• **EXERCISE AIM**
Starting with the line that mentions "No Bad Parts", repeat each line verbatim until the entries end, both ends included.

• **MATERIAL FOR THE TASK**
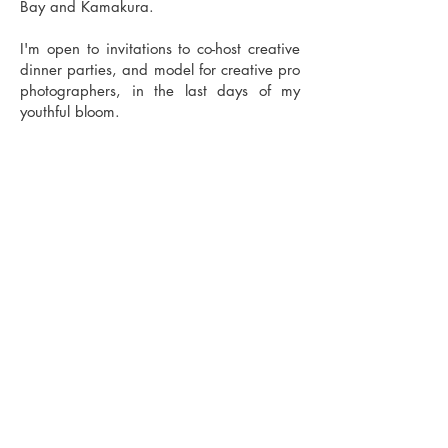
Bay and Kamakura.
I'm open to invitations to co-host creative
dinner parties, and model for creative pro
photographers, in the last days of my
youthful bloom.
My Reading Life
These 3 books are top my mind, in my
conversations, and lighting my path
ahead:
No Bad Parts
by Richard Schwartz
The Body Keeps the Score
, Bessel van der
Kolk
Scattered
: How Attention Deficit Disorder
Originates and What You Can Do About
It, Garbor Mate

• **ANSWER TO THE EXERCISE**
No Bad Parts
by Richard Schwartz
The Body Keeps the Score
, Bessel van der
Kolk
Scattered
: How Attention Deficit Disorder
Originates and What You Can Do About
It, Garbor Mate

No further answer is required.